Recorded data
######

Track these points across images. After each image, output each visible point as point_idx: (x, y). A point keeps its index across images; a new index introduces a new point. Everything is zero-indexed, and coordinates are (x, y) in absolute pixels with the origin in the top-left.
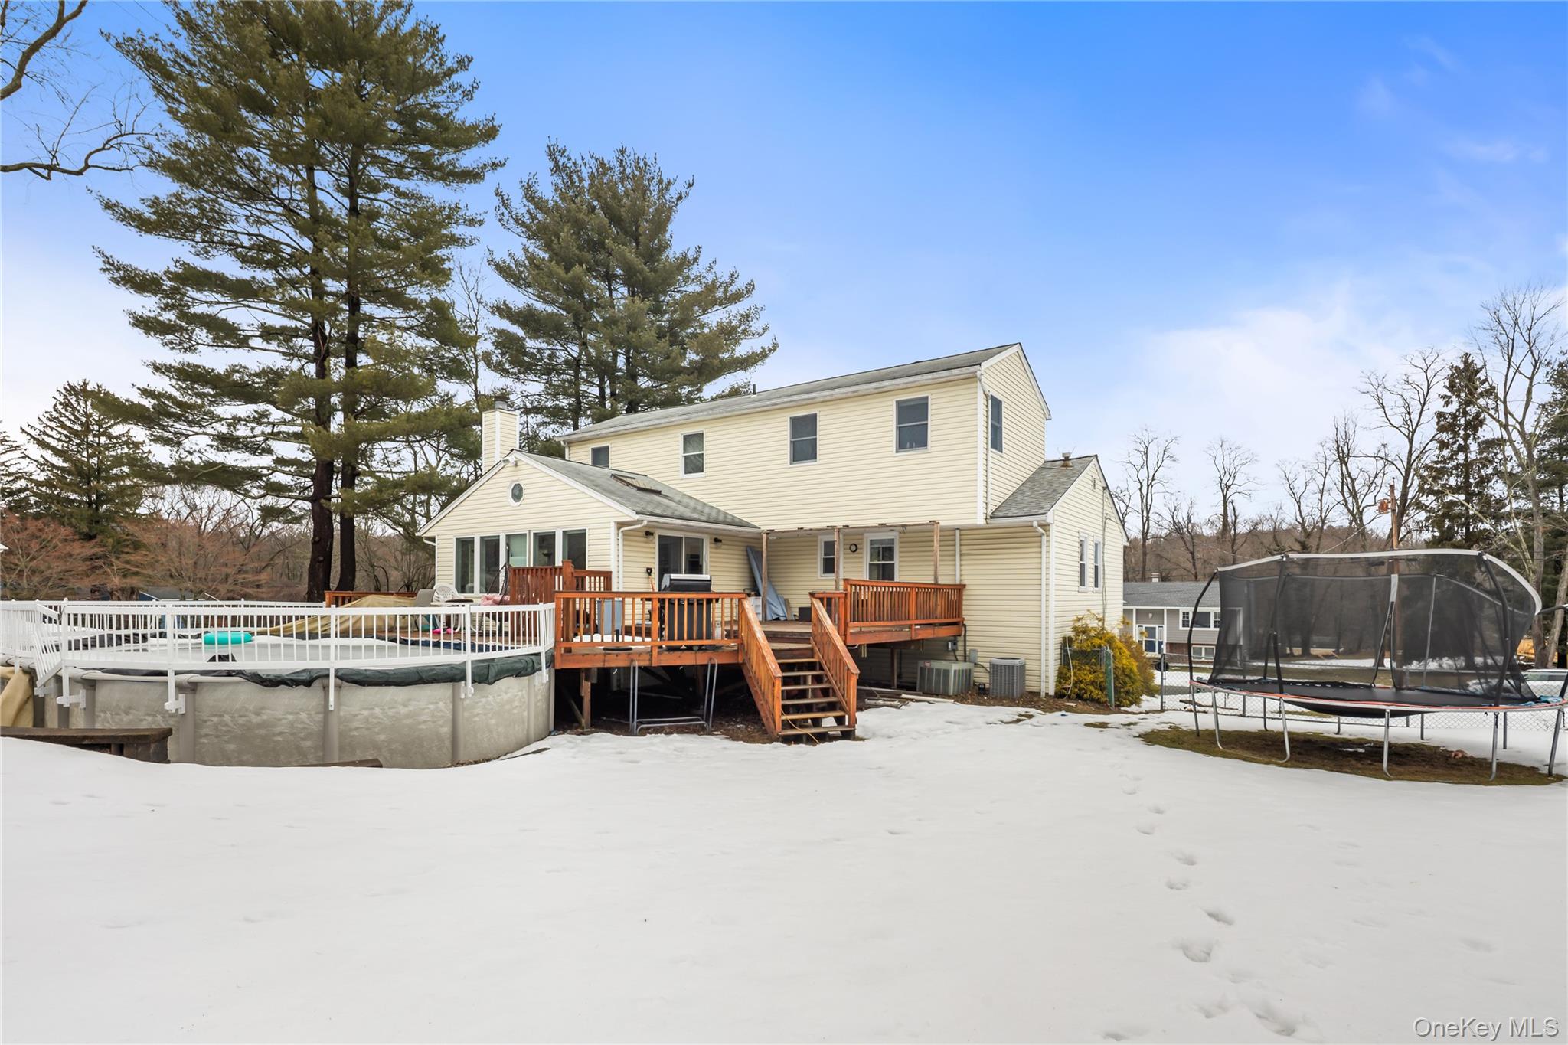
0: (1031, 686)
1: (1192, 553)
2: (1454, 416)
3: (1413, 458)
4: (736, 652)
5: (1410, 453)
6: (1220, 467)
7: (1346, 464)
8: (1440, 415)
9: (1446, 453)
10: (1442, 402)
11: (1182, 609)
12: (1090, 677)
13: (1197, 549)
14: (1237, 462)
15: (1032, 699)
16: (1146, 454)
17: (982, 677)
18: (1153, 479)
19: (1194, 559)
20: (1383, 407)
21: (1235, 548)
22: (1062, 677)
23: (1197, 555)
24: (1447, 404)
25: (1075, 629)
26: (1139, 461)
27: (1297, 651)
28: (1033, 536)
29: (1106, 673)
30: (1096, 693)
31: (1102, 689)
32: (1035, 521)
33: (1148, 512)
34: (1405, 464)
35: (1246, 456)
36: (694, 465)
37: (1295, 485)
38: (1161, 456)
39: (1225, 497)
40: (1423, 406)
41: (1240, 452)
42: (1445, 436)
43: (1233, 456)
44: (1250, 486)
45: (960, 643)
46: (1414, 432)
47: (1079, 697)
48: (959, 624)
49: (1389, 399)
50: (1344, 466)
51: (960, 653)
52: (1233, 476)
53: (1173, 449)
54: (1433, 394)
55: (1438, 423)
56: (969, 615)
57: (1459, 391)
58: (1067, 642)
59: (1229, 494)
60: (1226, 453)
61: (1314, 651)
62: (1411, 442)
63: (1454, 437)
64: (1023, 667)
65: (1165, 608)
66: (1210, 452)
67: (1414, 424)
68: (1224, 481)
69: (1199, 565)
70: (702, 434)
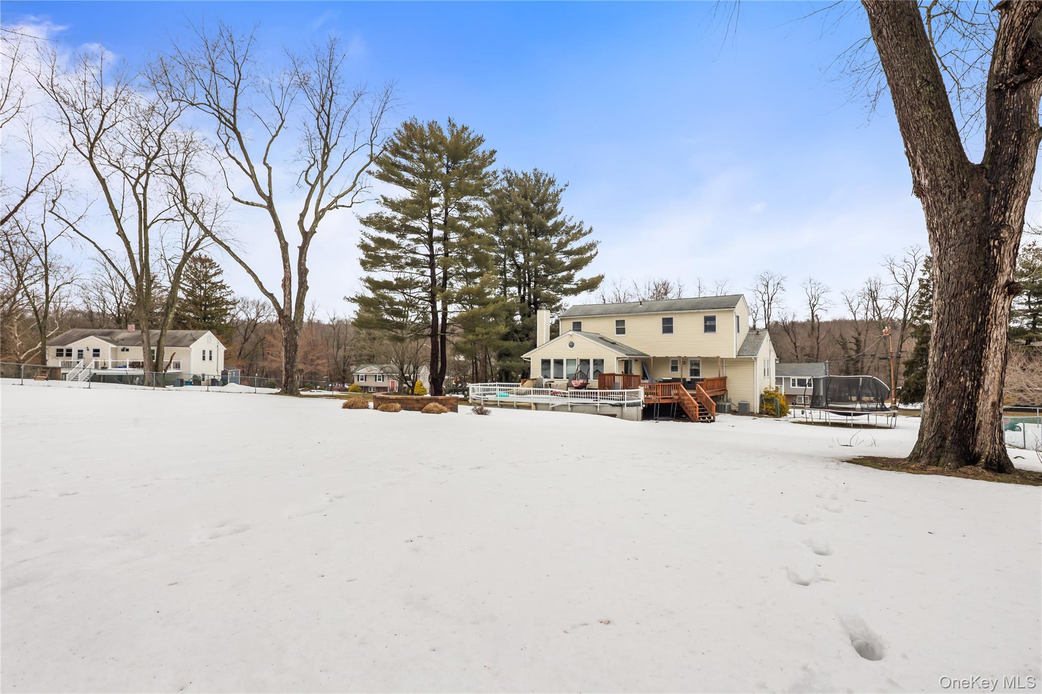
0: (751, 410)
1: (795, 344)
2: (928, 281)
3: (909, 299)
4: (678, 399)
5: (907, 298)
6: (810, 294)
7: (876, 301)
8: (921, 280)
9: (924, 299)
10: (922, 273)
11: (792, 377)
12: (771, 407)
13: (797, 341)
14: (819, 291)
15: (752, 414)
16: (767, 286)
17: (733, 408)
18: (771, 300)
19: (796, 347)
20: (894, 273)
21: (819, 341)
22: (761, 407)
23: (798, 344)
24: (924, 274)
25: (764, 392)
26: (763, 290)
27: (854, 398)
28: (752, 362)
29: (776, 406)
30: (773, 412)
31: (775, 411)
32: (753, 357)
33: (769, 319)
34: (905, 302)
35: (824, 287)
36: (621, 331)
37: (852, 304)
38: (776, 287)
39: (812, 311)
40: (913, 274)
41: (820, 286)
42: (923, 291)
43: (817, 288)
44: (827, 305)
45: (725, 396)
46: (909, 286)
47: (767, 414)
48: (725, 390)
49: (896, 270)
50: (875, 302)
51: (725, 400)
52: (817, 299)
53: (783, 283)
54: (918, 269)
55: (920, 284)
56: (729, 386)
57: (930, 268)
58: (761, 396)
59: (815, 309)
60: (813, 286)
61: (865, 398)
62: (908, 292)
63: (927, 291)
64: (749, 404)
65: (783, 377)
66: (804, 285)
67: (909, 282)
68: (812, 302)
69: (798, 350)
70: (624, 321)
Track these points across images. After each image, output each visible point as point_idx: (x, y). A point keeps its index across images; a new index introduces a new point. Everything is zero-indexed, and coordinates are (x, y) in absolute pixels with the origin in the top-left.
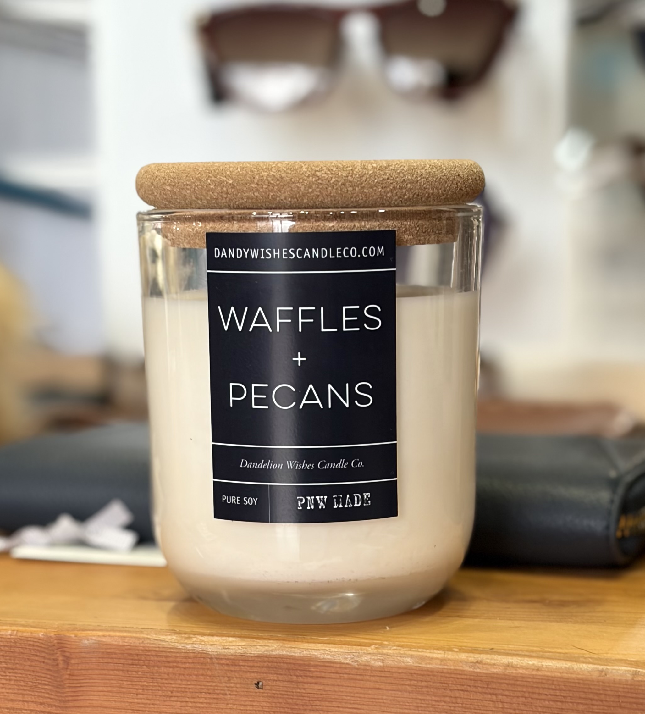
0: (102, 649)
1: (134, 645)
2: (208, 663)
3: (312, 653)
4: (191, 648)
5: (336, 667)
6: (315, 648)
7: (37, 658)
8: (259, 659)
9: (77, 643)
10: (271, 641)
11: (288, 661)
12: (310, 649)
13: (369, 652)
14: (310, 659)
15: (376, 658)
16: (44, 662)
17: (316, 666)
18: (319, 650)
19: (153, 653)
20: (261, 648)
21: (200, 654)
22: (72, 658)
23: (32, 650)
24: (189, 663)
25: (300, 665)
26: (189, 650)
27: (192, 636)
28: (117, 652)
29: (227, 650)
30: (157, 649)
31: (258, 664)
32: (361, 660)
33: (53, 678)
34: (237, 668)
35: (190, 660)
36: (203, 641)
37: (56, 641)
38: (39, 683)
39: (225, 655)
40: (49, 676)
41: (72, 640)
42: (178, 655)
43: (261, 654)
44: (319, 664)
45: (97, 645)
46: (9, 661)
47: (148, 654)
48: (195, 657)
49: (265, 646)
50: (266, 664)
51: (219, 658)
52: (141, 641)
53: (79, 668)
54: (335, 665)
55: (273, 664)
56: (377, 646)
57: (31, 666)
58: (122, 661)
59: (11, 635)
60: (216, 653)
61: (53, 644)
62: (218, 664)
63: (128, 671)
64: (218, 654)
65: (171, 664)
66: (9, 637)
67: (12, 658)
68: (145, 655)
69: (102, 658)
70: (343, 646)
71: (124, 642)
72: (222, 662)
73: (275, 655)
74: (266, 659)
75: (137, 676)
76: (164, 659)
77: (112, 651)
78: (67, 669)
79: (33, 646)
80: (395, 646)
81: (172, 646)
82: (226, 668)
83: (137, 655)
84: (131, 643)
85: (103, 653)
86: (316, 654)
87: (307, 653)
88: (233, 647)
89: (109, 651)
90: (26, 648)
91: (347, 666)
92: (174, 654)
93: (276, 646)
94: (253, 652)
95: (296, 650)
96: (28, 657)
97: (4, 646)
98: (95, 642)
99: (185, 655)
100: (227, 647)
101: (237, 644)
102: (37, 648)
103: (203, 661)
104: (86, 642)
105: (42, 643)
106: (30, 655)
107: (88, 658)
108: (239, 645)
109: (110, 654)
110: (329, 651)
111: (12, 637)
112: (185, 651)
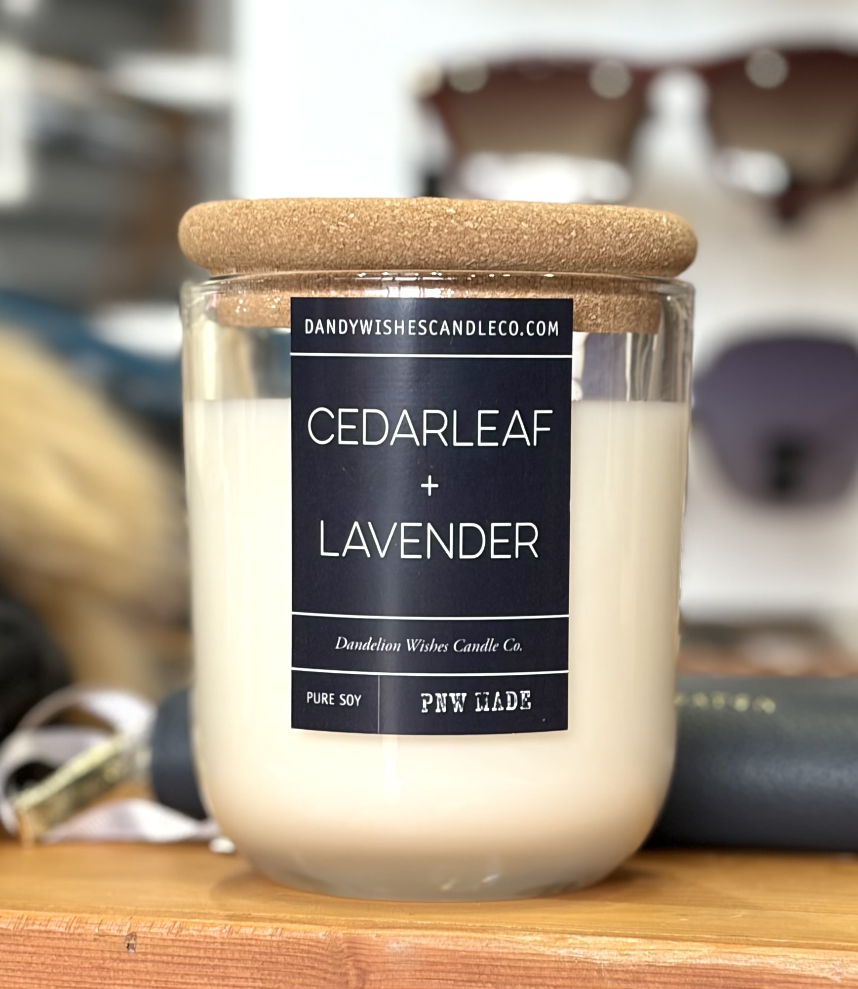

######

## REQUIRED WORK
Copy every record character for character. Skip the pictures.

## OUTPUT OF THE EXERCISE
Track these points across images. After each image, output each visible point as point_idx: (x, y). A point keeps its index across images; a new index introduces a new point. Everything is zero-indexed, and coordinates are (x, y) in absolute pixels with the origin in the top-left.
0: (1031, 686)
1: (1192, 553)
2: (1454, 416)
3: (1413, 458)
4: (736, 652)
5: (1410, 453)
6: (1220, 467)
7: (1346, 464)
8: (1440, 415)
9: (1446, 453)
10: (1442, 402)
11: (1182, 609)
12: (1090, 677)
13: (1197, 549)
14: (1237, 462)
15: (1032, 699)
16: (1146, 454)
17: (982, 677)
18: (1153, 479)
19: (1194, 559)
20: (1383, 407)
21: (1235, 548)
22: (1062, 677)
23: (1197, 555)
24: (1447, 404)
25: (1075, 629)
26: (1139, 461)
27: (1297, 651)
28: (1033, 536)
29: (1106, 673)
30: (1096, 693)
31: (1102, 689)
32: (1035, 521)
33: (1148, 512)
34: (1405, 464)
35: (1246, 456)
36: (694, 465)
37: (1295, 485)
38: (1161, 456)
39: (1225, 497)
40: (1423, 406)
41: (1240, 452)
42: (1445, 436)
43: (1233, 456)
44: (1250, 486)
45: (960, 643)
46: (1414, 432)
47: (1079, 697)
48: (959, 624)
49: (1389, 399)
50: (1344, 466)
51: (960, 653)
52: (1233, 476)
53: (1173, 449)
54: (1433, 394)
55: (1438, 423)
56: (969, 615)
57: (1459, 391)
58: (1067, 642)
59: (1229, 494)
60: (1226, 453)
61: (1314, 651)
62: (1411, 442)
63: (1454, 437)
64: (1023, 667)
65: (1165, 608)
66: (1210, 452)
67: (1414, 424)
68: (1224, 481)
69: (1199, 565)
70: (702, 434)
0: (751, 410)
1: (795, 344)
2: (928, 281)
3: (909, 299)
4: (678, 399)
5: (907, 298)
6: (810, 294)
7: (876, 301)
8: (921, 280)
9: (924, 299)
10: (922, 273)
11: (792, 377)
12: (771, 407)
13: (797, 341)
14: (819, 291)
15: (752, 414)
16: (767, 286)
17: (733, 408)
18: (771, 300)
19: (796, 347)
20: (894, 273)
21: (819, 341)
22: (761, 407)
23: (798, 344)
24: (924, 274)
25: (764, 392)
26: (763, 290)
27: (854, 398)
28: (752, 362)
29: (776, 406)
30: (773, 412)
31: (775, 411)
32: (753, 357)
33: (769, 319)
34: (905, 302)
35: (824, 287)
36: (621, 331)
37: (852, 304)
38: (776, 287)
39: (812, 311)
40: (913, 274)
41: (820, 286)
42: (923, 291)
43: (817, 288)
44: (827, 305)
45: (725, 396)
46: (909, 286)
47: (767, 414)
48: (725, 390)
49: (896, 270)
50: (875, 302)
51: (725, 400)
52: (817, 299)
53: (783, 283)
54: (918, 269)
55: (920, 284)
56: (729, 386)
57: (930, 268)
58: (761, 396)
59: (815, 309)
60: (813, 286)
61: (865, 398)
62: (908, 292)
63: (927, 291)
64: (749, 404)
65: (783, 377)
66: (804, 285)
67: (909, 282)
68: (812, 302)
69: (798, 350)
70: (624, 321)
Track these points across images. After each image, output each visible point as point_idx: (x, y). A point keeps its index across images; a new index introduces a new point. Everything is zero-indexed, and coordinates are (x, y) in absolute pixels with the origin in the top-left.
0: (102, 649)
1: (134, 645)
2: (208, 663)
3: (312, 653)
4: (191, 648)
5: (336, 667)
6: (315, 648)
7: (37, 658)
8: (259, 659)
9: (77, 643)
10: (271, 641)
11: (288, 661)
12: (310, 649)
13: (369, 652)
14: (310, 659)
15: (376, 658)
16: (44, 662)
17: (316, 666)
18: (319, 650)
19: (153, 653)
20: (261, 648)
21: (200, 654)
22: (72, 658)
23: (32, 650)
24: (189, 663)
25: (300, 665)
26: (189, 650)
27: (192, 636)
28: (117, 652)
29: (227, 650)
30: (157, 649)
31: (258, 664)
32: (361, 660)
33: (53, 678)
34: (237, 668)
35: (190, 660)
36: (203, 641)
37: (56, 641)
38: (39, 683)
39: (225, 655)
40: (49, 676)
41: (72, 640)
42: (178, 655)
43: (261, 654)
44: (319, 664)
45: (97, 645)
46: (9, 661)
47: (148, 654)
48: (195, 657)
49: (265, 646)
50: (266, 664)
51: (219, 658)
52: (141, 641)
53: (79, 668)
54: (335, 665)
55: (273, 664)
56: (377, 646)
57: (31, 666)
58: (122, 661)
59: (11, 635)
60: (216, 653)
61: (53, 644)
62: (218, 664)
63: (128, 671)
64: (218, 654)
65: (171, 664)
66: (9, 637)
67: (12, 658)
68: (145, 655)
69: (102, 658)
70: (343, 646)
71: (124, 642)
72: (222, 662)
73: (275, 655)
74: (266, 659)
75: (137, 676)
76: (164, 659)
77: (112, 651)
78: (67, 669)
79: (33, 646)
80: (395, 646)
81: (172, 646)
82: (226, 668)
83: (137, 655)
84: (131, 643)
85: (103, 653)
86: (316, 654)
87: (307, 653)
88: (233, 647)
89: (109, 651)
90: (26, 648)
91: (347, 666)
92: (174, 654)
93: (276, 646)
94: (253, 652)
95: (296, 650)
96: (28, 657)
97: (4, 646)
98: (95, 642)
99: (185, 655)
100: (227, 647)
101: (237, 644)
102: (37, 648)
103: (203, 661)
104: (86, 642)
105: (42, 643)
106: (30, 655)
107: (88, 658)
108: (239, 645)
109: (110, 654)
110: (329, 651)
111: (12, 637)
112: (185, 651)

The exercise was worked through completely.